# What are higher derivatives?

From Wikipedia:

Higher derivatives can also be defined for functions of several variables, studied in multivariable calculus. In this case, instead of repeatedly applying the derivative, one repeatedly applies partial derivatives with respect to different variables. For example, the second order partial derivatives of a scalar function of n variables can be organized into an n by n matrix, the Hessian matrix. One of the subtle points is that the higher derivatives are not intrinsically defined, and depend on the choice of the coordinates in a complicated fashion (in particular, the Hessian matrix of a function is not a tensor). Nevertheless, higher derivatives have important applications to analysis of local extrema of a function at its critical points. For an advanced application of this analysis to topology of manifolds, see Morse theory.

In multivariable calculus, I was told that higher derivatives were tensors and that was the reason we never went beyond Hessians (none of us had studied tensors before). If higher derivatives aren't tensors, then what are they? Where can I learn more about them?

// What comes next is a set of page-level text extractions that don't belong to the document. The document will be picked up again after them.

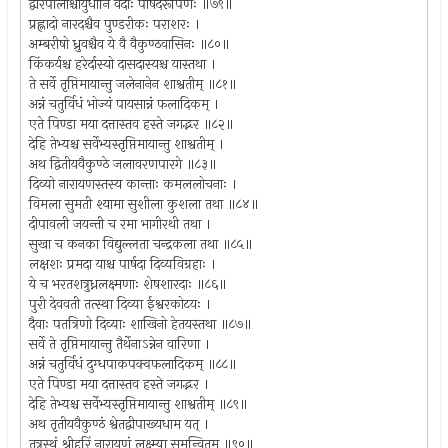
द्वारपालाश्चायुधानि वेदाः पार्षदरूपिणः ॥७९॥
प्रह्लादो नारदश्चैव पुण्डरीकः पराशरः ।
अम्बरीषो ध्रुवश्चैव ये वै वैकुण्ठवासिनः ॥८०॥
किंकर्यश्च हरेर्दास्यो दासदास्यश्च यास्तथा ।
ते सर्वे तृप्तिमायान्तु जलेनानेन शाश्वतीम् ॥८१॥
अन्नं चतुर्विधं भोज्यं पायसान्नं फलादिकम् ।
एते पिण्डा मया दत्तास्तव हस्ते जगद्भर ॥८२॥
देहि तेभ्यश्च सर्वेभ्यस्तृप्तिमायान्तु शाश्वतीम् ।
अथ द्वितीयवैकुण्ठे जलावरणपारगे ॥८३॥
दिव्यो नारायणस्तस्य कान्ताः कमललोचनाः ।
विमला सुमती श्यामा सुशीला कुशला तथा ॥८४॥
दीपावली जयन्ती च रमा भागीरथी तथा ।
सुखा च कनका विद्युल्लता चन्द्रकला तथा ॥८५॥
लक्षशः प्रमदा याश्च पार्षदा दिव्यविग्रहाः ।
ये च भरतशत्रुध्नलक्ष्मणाः शेषशारदाः ॥८६॥
पुरी देववती तत्स्था दिव्या ईश्वरकोटयः ।
दैवाः पतत्रिणो दिव्याः शाखिनो हेतयस्तथा ॥८७॥
सर्वे ते तृप्तिमायान्तु तैर्थेनाऽन्नेन वारिणा ।
अन्नं चतुर्विधं दुग्धपाकपक्वफलादिकम् ॥८८॥
एते पिण्डा मया दत्तास्तव हस्ते जगद्भर ।
देहि तेभ्यश्च सर्वेभ्यस्तृप्तिमायान्तु शाश्वतीम् ॥८९॥
अथ तृतीयवैकुण्ठं श्वेतद्वीपाख्यधाम यत् ।
तत्रस्थं श्रीहरिं नारायणं लक्ष्म्या समन्वितम् ॥९०॥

• Honestly, I've never seen a presentation of tensors that made much sense without considering them as sections of bundles. It's like defining a matrix to be an object that transforms in a certain magical way under a change of basis, rather than considering it as a linear transformation. – anomaly May 29 '15 at 20:36
• @Blex I'm looking for something on higher derivatives of functions of several variables. But info on tensors is appreciated, too. :) – user244460 May 29 '15 at 20:40
• @Blex, the link is off – creepyrodent Nov 30 '18 at 3:49
• fixed: If you are looking for something to learn about tensors have a look at this pdf (A Gentle Introduction to tensors), it's a really nice introduction. – Blex May 31 at 11:18

I have no idea what the Wikipedia entry is trying to say, but higher derivatives are perfectly well-defined intrinsic objects. Let $V=\mathbb R^n$ and $W=\mathbb R^m$ and let $f: V \to W$ be a differentiable function. (This also works for Banach spaces in general, with some small modifications.) The derivative of $f$ is the map $$Df: V \to L(V,W),$$ where $L(V,W)$ denotes the space of linear transformations, which associates to a point in $V$ the Jacobian derivative of $f$ at that point.
Now considering $L(V,W)$ as a (Banach) space in its own right, $f$ is twice-differentiable when $Df$ is differentiable, in which case the second derivative $D^2f$ of $f$ is the derivative of $Df$, which is then a map $$D^2f: V \to L(V,L(V,W)).$$ Identifying $L(V,L(V,W))$ with the space of bilinear maps from $V \times V$ to $W$ leads thinking of the second derivative as a $2$-tensor. Clearly this process can be continued, leading to higher-order derivatives as well; in particular, the third derivative of $f$ would be a map $$D^3f: V \to L(V,L(V,L(V,W))),$$ which can be thought of as a $3$-tensor and some identifications.